Can you swap every "deeppink" in the material for "purple" and give all the lines again with nothing else changed, leaving out the pictures?

──────── SUPPLIED DATA ────────

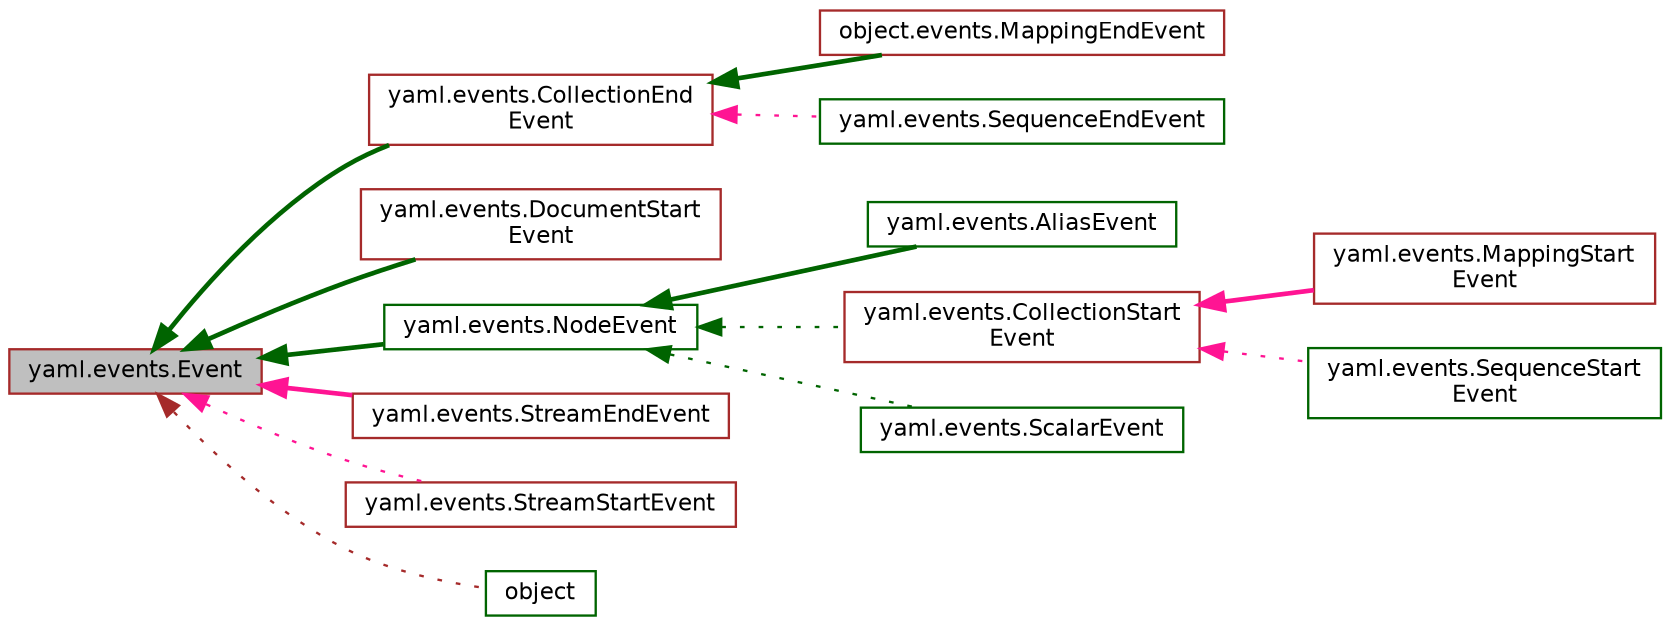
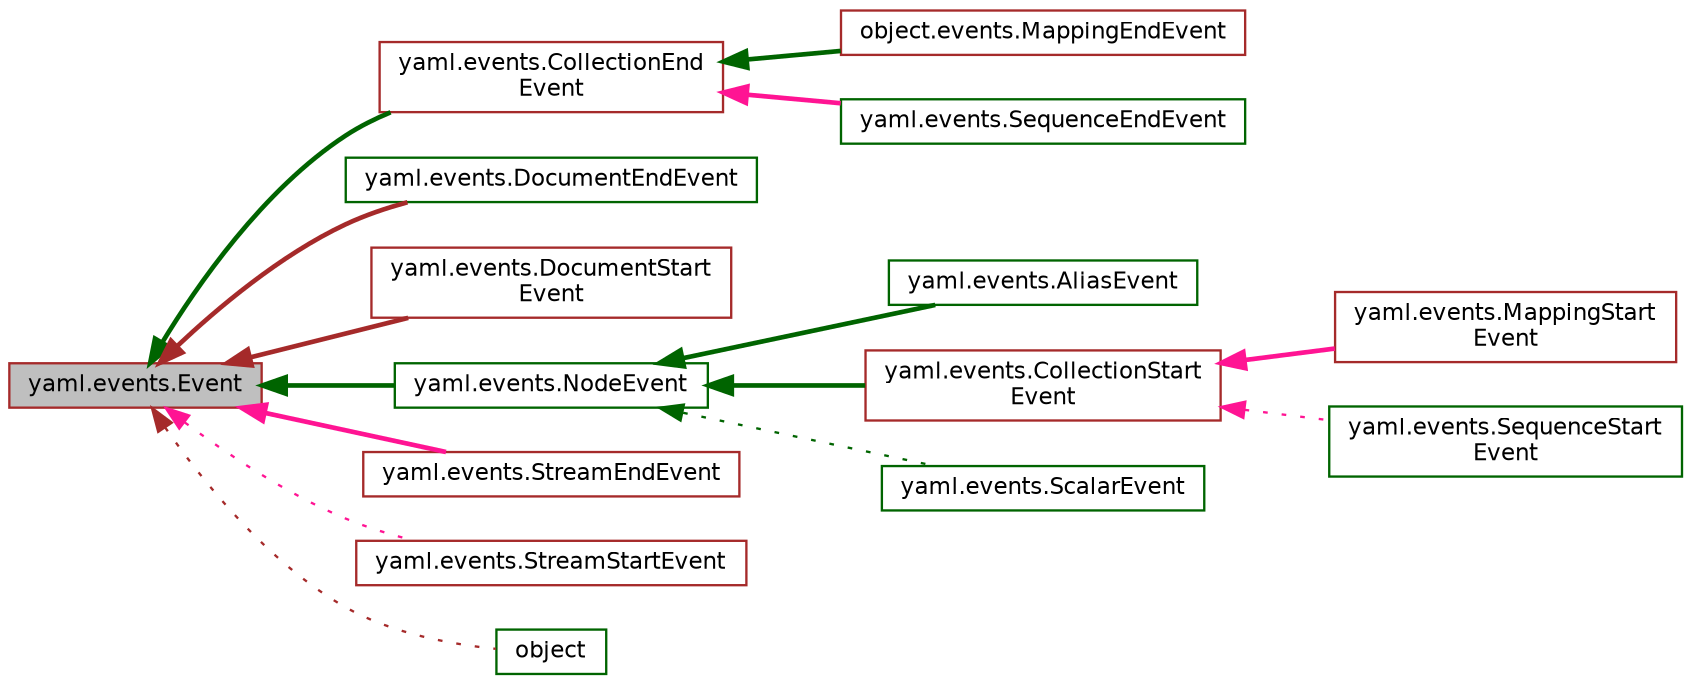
  digraph {
    rankdir=LR
    node [color=brown fillcolor=white fontname=Helvetica fontsize=10 shape=record style=filled]
    edge [color=darkgreen dir=back fontname=Helvetica fontsize=10 labelfontname=Helvetica labelfontsize=10 style=bold]
    n1 [fillcolor=grey75 fontcolor=black height=0.2 label="yaml.events.Event" width=0.4]
    n2 [height=0.2 label="yaml.events.CollectionEnd\lEvent" width=0.4]
+   n3 [color=darkgreen height=0.2 label="yaml.events.DocumentEndEvent" width=0.4]
    n4 [height=0.2 label="yaml.events.DocumentStart\lEvent" width=0.4]
    n5 [color=darkgreen height=0.2 label="yaml.events.NodeEvent" width=0.4]
    n6 [height=0.2 label="yaml.events.StreamEndEvent" width=0.4]
    n7 [height=0.2 label="yaml.events.StreamStartEvent" width=0.4]
    n8 [color=darkgreen height=0.2 label=object width=0.4]
    n9 [height=0.2 label="object.events.MappingEndEvent" width=0.4]
    n10 [color=darkgreen height=0.2 label="yaml.events.SequenceEndEvent" width=0.4]
    n11 [color=darkgreen height=0.2 label="yaml.events.AliasEvent" width=0.4]
    n12 [height=0.2 label="yaml.events.CollectionStart\lEvent" width=0.4]
    n13 [color=darkgreen height=0.2 label="yaml.events.ScalarEvent" width=0.4]
    n14 [height=0.2 label="yaml.events.MappingStart\lEvent" width=0.4]
    n15 [color=darkgreen height=0.2 label="yaml.events.SequenceStart\lEvent" width=0.4]
    n1 -> n2
-   n1 -> n4
+   n1 -> n3 [color=brown]
+   n1 -> n4 [color=brown]
    n1 -> n5
    n1 -> n6 [color=deeppink]
    n1 -> n7 [color=deeppink style=dotted]
    n1 -> n8 [color=brown style=dotted]
    n2 -> n9
-   n2 -> n10 [color=deeppink style=dotted]
+   n2 -> n10 [color=deeppink]
    n5 -> n11
-   n5 -> n12 [style=dotted]
+   n5 -> n12
    n5 -> n13 [style=dotted]
    n12 -> n14 [color=deeppink]
    n12 -> n15 [color=deeppink style=dotted]
  }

────────

## FINISHED TASK
  digraph {
    rankdir=LR
    node [color=brown fillcolor=white fontname=Helvetica fontsize=10 shape=record style=filled]
    edge [color=darkgreen dir=back fontname=Helvetica fontsize=10 labelfontname=Helvetica labelfontsize=10 style=bold]
    n1 [fillcolor=grey75 fontcolor=black height=0.2 label="yaml.events.Event" width=0.4]
    n2 [height=0.2 label="yaml.events.CollectionEnd\lEvent" width=0.4]
+   n3 [color=darkgreen height=0.2 label="yaml.events.DocumentEndEvent" width=0.4]
    n4 [height=0.2 label="yaml.events.DocumentStart\lEvent" width=0.4]
    n5 [color=darkgreen height=0.2 label="yaml.events.NodeEvent" width=0.4]
    n6 [height=0.2 label="yaml.events.StreamEndEvent" width=0.4]
    n7 [height=0.2 label="yaml.events.StreamStartEvent" width=0.4]
    n8 [color=darkgreen height=0.2 label=object width=0.4]
    n9 [height=0.2 label="object.events.MappingEndEvent" width=0.4]
    n10 [color=darkgreen height=0.2 label="yaml.events.SequenceEndEvent" width=0.4]
    n11 [color=darkgreen height=0.2 label="yaml.events.AliasEvent" width=0.4]
    n12 [height=0.2 label="yaml.events.CollectionStart\lEvent" width=0.4]
    n13 [color=darkgreen height=0.2 label="yaml.events.ScalarEvent" width=0.4]
    n14 [height=0.2 label="yaml.events.MappingStart\lEvent" width=0.4]
    n15 [color=darkgreen height=0.2 label="yaml.events.SequenceStart\lEvent" width=0.4]
    n1 -> n2
-   n1 -> n4
+   n1 -> n3 [color=brown]
+   n1 -> n4 [color=brown]
    n1 -> n5
    n1 -> n6 [color=purple]
    n1 -> n7 [color=purple style=dotted]
    n1 -> n8 [color=brown style=dotted]
    n2 -> n9
-   n2 -> n10 [color=purple style=dotted]
+   n2 -> n10 [color=purple]
    n5 -> n11
-   n5 -> n12 [style=dotted]
+   n5 -> n12
    n5 -> n13 [style=dotted]
    n12 -> n14 [color=purple]
    n12 -> n15 [color=purple style=dotted]
  }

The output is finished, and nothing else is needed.